Do Supremo

ADI

PGR apoia ação do PT contra medidas executórias como apreensão de passaporte e CNH

Em parecer encaminhado ao STF, a PGR se posiciona a favor da ação que impugna dispositivos do novo CPC

PGR é a favor de ação do PT. Foto: Toninho Tavares Agencia Brasilia

A procuradora-geral da República, Raquel Dodge, manifestou-se pela procedência da ação de inconstitucionalidade (ADI 5.941), na qual o Partido dos Trabalhadores contesta os dispositivos do novo Código de Processo Civil que – a partir da “atipicidade dos meios executórios” – permitem a aplicação de medidas judiciais extremas como a apreensão de carteira nacional de habilitação e de passaporte, e a proibição de participação em licitações e em concursos públicos.

A ADI 5.941 foi ajuizada no Supremo Tribunal Federal em maio último, com base no entendimento do PT de que “a busca pelo cumprimento das decisões judiciais não pode se dar sob o sacrifício de direitos fundamentais”, tais como os da liberdade de locomoção e da “dignidade da pessoa humana” (artigo 1º, inciso III, da Constituição).
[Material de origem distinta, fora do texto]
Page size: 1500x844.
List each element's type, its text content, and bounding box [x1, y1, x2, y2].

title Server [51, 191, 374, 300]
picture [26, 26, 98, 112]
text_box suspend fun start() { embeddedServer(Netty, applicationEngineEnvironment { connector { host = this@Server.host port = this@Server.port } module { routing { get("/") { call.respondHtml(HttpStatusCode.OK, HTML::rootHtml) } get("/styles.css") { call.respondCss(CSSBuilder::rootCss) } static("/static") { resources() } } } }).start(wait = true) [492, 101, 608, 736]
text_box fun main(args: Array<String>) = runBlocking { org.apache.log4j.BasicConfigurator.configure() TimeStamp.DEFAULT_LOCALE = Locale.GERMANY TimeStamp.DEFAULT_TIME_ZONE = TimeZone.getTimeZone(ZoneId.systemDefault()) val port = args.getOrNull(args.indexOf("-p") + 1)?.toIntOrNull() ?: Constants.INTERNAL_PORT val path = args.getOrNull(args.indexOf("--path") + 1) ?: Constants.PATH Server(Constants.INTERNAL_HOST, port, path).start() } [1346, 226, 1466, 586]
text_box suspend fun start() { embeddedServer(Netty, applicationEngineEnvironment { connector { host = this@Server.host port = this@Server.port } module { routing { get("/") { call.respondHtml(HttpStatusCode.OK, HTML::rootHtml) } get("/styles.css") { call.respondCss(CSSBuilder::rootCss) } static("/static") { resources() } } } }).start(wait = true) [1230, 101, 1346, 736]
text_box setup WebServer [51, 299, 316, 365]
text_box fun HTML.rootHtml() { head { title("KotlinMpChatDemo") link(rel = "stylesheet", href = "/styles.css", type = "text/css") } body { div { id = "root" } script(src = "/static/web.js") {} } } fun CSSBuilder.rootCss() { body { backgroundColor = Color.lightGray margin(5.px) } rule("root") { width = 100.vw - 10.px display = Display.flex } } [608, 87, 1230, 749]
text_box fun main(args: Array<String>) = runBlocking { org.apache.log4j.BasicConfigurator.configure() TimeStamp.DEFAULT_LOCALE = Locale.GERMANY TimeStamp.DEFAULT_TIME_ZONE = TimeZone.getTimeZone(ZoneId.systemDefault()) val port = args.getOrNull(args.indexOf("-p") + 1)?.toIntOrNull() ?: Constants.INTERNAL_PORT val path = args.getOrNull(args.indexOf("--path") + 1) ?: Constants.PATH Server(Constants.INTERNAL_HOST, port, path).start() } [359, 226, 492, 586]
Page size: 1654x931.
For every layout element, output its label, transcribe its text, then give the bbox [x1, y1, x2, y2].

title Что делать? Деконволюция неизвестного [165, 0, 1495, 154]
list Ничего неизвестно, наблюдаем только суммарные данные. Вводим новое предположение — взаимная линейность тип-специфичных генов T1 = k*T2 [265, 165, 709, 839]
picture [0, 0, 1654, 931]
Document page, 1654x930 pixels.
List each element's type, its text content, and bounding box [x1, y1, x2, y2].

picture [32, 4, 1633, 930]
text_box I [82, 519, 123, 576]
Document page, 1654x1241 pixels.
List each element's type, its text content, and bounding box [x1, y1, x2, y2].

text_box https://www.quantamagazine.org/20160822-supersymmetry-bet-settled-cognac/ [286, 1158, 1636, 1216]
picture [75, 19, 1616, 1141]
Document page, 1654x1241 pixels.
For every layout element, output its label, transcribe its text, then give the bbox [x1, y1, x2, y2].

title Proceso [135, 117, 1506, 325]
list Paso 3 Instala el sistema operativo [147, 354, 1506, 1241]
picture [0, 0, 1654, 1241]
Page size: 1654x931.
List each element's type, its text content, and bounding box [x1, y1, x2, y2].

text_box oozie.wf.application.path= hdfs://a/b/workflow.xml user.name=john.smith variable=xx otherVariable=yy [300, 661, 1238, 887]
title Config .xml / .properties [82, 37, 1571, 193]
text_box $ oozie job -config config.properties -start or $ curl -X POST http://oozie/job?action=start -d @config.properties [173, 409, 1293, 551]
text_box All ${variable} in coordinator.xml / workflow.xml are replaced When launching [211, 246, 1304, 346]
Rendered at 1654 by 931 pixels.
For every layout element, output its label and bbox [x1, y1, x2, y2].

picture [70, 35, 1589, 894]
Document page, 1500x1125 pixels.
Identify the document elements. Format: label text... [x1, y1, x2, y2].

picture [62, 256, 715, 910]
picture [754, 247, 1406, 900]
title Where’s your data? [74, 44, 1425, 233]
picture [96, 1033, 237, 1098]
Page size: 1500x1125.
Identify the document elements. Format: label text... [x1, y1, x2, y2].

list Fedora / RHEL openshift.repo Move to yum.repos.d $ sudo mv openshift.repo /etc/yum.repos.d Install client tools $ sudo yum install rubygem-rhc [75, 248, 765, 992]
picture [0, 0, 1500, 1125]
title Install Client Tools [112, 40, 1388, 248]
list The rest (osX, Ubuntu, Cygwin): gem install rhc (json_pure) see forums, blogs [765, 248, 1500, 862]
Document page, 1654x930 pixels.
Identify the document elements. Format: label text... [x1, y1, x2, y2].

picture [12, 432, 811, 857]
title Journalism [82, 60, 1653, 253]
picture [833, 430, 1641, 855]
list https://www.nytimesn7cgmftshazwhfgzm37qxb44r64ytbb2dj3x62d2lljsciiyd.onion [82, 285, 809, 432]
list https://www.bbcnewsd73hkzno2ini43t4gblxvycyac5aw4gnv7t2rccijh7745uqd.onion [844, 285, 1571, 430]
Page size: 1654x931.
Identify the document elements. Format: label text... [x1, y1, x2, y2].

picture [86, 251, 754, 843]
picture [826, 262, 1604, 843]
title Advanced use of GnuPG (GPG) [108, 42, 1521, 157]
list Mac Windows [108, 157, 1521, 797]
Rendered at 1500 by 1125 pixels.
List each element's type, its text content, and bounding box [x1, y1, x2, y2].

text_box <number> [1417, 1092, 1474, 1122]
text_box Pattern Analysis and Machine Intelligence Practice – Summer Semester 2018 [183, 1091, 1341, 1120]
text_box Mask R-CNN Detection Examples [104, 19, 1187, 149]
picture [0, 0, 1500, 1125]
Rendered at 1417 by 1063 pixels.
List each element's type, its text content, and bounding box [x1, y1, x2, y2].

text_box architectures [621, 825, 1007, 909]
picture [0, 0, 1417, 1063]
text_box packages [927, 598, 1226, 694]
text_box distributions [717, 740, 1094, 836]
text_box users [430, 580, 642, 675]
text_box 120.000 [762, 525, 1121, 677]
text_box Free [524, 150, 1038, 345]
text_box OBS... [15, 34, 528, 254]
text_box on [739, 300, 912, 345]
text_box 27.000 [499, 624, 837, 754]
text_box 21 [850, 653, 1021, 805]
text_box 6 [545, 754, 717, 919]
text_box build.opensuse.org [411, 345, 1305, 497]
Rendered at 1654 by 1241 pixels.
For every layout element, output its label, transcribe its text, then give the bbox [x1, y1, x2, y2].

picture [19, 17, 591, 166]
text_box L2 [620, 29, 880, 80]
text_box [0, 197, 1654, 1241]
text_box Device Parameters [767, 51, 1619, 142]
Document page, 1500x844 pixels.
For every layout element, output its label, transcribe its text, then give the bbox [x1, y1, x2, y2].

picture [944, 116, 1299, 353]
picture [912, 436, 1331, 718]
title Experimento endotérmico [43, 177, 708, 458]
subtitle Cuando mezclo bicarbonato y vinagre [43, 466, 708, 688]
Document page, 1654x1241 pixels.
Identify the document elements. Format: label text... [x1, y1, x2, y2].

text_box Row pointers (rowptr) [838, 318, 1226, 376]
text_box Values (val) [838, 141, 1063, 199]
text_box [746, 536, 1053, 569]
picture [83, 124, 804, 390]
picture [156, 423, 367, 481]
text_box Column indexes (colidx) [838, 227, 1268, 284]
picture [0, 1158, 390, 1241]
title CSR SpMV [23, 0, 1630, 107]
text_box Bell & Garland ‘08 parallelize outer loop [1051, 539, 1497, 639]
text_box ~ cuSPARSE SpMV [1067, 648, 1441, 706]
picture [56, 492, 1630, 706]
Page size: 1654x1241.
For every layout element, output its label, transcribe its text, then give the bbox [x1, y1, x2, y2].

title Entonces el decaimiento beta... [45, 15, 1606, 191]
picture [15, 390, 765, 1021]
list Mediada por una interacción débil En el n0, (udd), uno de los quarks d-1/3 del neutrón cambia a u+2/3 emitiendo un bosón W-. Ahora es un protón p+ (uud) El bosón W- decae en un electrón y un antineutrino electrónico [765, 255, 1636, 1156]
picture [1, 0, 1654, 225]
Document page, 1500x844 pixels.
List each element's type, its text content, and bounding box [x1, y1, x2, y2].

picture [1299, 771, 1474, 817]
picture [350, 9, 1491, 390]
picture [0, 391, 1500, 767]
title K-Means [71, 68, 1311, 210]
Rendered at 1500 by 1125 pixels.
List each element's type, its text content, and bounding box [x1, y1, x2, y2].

O relator da ação, ministro Luiz Fux, determinou a adoção de rito abreviado para o julgamento do feito, em face da relevância da matéria, de “especial significado para a ordem social e a segurança jurídica”. Em julho, a Advocacia-Geral da União tinha se manifestado nos autos da ação pela sua “improcedência”. Portanto, em sentido contrário ao parecer agora apresentado pela PGR.

Agora, neste parecer – apresentado na semana passada – a chefe do Ministério Público sustenta que o Brasil “apresenta um regime de baixa efetividade dos procedimentos de cumprimento de sentença, e a solução para esse gargalo exigiu uma resposta legislativa e judicial”. Assim, foram previstas as medidas atípicas, que devem ser adotadas quando não é possível obter o cumprimento de uma sentença pelos caminhos típicos.

No entanto, de acordo com ela, medidas como a apreensão de passaporte e de CNH para obrigar o pagamento de multas “ultrapassam as fronteiras do patrimônio da parte, atingindo suas liberdades fundamentais”. Tais medidas afrontam, assim, o direito de ir e vir, e a proibição de participar de certames e licitações desrespeita a liberdade de contratar e de escolher livremente a profissão, todos garantidos pela Constituição.

A PGR lembra que, conforme o Código de Processo Civil, o devedor responde com seus bens presentes e futuros para o cumprimento de suas obrigações, salvo restrições estabelecidas em lei. “Dessa forma, garante-se que as liberdades e demais direitos individuais não sejam atingidos em razão do descumprimento pelo envolvido de deveres patrimoniais”, explica.

Ainda segundo Raquel Dodge, em um “Estado Democrático de Direito, apenas a lei pode autorizar a restrição de direitos não-patrimoniais para o cumprimento de prestações pecuniárias (…), mas isso desde que respeitados os direitos fundamentais”. Uma exceção é, por exemplo, a previsão de prisão para quem deixa de pagar pensão alimentícia. Nessa situação, a restrição de liberdade se justifica pelo princípio da dignidade humana, já que alimentos são necessidades básicas. “A liberdade do devedor é, portanto, temporalmente sacrificada para garantir a dignidade de alguém em posição de dependência ou vulnerabilidade”.

O parecer conclui: “Em face do exposto, a Procuradoria-Geral da República opina pela procedência do pedido, para que se confira interpretação conforme aos artigos 39-IV, 297, 380, parágrafo único, 403, parágrafo único, 536-caput e parágrafo 1º, 773 da Lei 13.105/2015, de forma que o juiz possa aplicar, subsidiariamente e de forma fundamentada, medidas atípicas de caráter estritamente patrimonial, excluídas as que importem em restrição às liberdades individuais como, por exemplo, a apreensão de carteira nacional de habilitação, passaporte, suspensão do direito de dirigir, proibição de participação em certames e licitações públicas”.